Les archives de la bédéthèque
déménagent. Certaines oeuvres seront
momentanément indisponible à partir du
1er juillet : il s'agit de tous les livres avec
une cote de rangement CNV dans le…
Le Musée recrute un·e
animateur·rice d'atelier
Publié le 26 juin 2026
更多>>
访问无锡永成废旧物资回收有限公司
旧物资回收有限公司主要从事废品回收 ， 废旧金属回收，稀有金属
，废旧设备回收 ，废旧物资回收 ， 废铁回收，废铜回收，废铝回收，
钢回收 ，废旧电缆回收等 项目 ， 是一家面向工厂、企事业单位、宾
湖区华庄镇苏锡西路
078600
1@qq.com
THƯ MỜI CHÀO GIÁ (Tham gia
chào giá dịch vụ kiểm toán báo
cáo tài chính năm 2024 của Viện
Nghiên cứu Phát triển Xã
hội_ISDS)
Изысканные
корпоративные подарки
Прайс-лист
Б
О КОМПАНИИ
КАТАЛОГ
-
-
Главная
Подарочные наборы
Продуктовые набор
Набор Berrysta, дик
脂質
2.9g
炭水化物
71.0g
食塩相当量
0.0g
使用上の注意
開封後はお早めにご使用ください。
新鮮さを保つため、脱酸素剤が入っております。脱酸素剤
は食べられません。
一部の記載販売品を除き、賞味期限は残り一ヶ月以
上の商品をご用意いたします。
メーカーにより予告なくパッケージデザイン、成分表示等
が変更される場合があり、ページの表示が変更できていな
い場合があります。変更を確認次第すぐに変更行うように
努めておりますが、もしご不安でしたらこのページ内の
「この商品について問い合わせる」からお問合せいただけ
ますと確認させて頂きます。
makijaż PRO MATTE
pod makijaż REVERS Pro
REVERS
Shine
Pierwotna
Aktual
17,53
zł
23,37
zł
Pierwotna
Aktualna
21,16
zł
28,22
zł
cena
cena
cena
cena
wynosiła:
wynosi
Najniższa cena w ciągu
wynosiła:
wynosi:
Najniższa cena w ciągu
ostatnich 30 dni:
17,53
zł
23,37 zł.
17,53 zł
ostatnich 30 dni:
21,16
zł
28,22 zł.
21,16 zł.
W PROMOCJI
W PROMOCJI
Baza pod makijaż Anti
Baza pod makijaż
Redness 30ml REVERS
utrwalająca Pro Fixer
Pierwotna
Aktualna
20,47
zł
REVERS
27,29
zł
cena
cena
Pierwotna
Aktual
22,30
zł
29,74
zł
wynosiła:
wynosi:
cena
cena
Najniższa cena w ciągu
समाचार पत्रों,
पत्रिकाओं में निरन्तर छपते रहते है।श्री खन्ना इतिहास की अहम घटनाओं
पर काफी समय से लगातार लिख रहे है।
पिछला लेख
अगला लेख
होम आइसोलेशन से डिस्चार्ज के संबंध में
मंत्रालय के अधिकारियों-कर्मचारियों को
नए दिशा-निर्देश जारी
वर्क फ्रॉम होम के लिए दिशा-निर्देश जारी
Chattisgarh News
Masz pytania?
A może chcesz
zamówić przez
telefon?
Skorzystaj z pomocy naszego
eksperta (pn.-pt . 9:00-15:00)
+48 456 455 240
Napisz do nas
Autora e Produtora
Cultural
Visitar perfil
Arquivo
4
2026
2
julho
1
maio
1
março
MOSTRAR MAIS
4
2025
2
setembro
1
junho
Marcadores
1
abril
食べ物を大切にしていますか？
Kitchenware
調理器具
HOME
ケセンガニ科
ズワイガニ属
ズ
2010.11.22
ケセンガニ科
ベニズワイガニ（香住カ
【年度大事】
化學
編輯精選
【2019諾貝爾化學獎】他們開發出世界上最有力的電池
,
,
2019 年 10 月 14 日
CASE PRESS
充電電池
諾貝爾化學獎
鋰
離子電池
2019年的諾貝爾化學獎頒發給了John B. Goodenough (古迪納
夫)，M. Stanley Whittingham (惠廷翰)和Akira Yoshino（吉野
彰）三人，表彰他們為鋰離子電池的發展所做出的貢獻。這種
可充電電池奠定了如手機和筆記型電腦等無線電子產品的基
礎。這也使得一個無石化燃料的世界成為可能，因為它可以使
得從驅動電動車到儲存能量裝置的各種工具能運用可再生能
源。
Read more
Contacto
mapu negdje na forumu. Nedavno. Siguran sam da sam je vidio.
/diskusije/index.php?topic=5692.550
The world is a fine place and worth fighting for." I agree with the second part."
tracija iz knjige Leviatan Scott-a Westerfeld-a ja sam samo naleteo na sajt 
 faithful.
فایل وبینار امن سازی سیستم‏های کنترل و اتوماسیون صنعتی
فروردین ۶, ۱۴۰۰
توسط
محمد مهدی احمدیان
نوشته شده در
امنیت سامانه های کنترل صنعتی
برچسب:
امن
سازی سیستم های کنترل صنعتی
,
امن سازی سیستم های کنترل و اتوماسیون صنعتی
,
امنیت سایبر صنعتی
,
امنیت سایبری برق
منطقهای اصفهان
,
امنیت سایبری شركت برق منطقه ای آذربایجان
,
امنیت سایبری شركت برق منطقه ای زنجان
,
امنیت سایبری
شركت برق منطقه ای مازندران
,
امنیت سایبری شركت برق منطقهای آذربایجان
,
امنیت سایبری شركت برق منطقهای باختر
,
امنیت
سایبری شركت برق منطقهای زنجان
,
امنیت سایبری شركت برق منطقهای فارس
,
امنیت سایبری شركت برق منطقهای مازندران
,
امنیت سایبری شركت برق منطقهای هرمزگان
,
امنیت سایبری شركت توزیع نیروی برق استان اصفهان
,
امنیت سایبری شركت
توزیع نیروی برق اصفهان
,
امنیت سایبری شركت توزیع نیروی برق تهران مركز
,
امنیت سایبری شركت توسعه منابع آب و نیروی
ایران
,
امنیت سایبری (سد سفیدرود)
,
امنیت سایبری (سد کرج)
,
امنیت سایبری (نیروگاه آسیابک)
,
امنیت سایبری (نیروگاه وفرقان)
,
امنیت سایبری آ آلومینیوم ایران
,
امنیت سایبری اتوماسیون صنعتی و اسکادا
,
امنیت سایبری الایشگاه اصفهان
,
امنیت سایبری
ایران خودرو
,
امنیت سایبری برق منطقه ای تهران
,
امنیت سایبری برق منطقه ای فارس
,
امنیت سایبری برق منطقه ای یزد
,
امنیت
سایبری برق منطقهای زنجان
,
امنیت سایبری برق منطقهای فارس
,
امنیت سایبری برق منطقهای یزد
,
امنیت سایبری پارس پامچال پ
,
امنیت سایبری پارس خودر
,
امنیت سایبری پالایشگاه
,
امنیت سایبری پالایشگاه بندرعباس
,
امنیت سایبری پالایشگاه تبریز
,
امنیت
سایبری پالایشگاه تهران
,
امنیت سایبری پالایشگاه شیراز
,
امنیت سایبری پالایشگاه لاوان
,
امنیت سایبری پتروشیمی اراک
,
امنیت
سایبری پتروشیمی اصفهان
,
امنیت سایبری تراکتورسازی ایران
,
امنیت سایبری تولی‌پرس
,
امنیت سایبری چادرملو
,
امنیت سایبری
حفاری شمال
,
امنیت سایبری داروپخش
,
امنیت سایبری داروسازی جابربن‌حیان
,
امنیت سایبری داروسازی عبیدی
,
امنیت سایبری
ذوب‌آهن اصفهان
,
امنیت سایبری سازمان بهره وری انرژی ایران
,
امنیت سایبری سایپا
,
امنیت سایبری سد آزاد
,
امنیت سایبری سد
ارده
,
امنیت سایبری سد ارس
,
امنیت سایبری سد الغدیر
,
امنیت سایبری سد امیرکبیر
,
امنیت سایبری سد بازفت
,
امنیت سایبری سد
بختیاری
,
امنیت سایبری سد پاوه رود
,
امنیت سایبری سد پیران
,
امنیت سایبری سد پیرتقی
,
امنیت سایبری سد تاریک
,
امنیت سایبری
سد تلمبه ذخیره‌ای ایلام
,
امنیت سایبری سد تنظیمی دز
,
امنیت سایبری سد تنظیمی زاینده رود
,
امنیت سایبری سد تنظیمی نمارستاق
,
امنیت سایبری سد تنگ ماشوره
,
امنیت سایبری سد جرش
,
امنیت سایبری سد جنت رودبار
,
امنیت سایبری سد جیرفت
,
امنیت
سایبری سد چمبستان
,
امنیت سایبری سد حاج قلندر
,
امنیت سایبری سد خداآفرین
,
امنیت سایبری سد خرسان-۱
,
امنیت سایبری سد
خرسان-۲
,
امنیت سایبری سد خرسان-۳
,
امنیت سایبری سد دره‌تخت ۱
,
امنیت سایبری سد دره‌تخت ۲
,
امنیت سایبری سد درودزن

* **WORK TO COMPLETE**:
Quote exactly what appears from the line containing "امنیت سایبری سد خداآفرین" through the final line of the listing above, including both of those lines.

* **FINAL ANSWER**:
امنیت سایبری سد خداآفرین
,
امنیت سایبری سد خرسان-۱
,
امنیت سایبری سد
خرسان-۲
,
امنیت سایبری سد خرسان-۳
,
امنیت سایبری سد دره‌تخت ۱
,
امنیت سایبری سد دره‌تخت ۲
,
امنیت سایبری سد درودزن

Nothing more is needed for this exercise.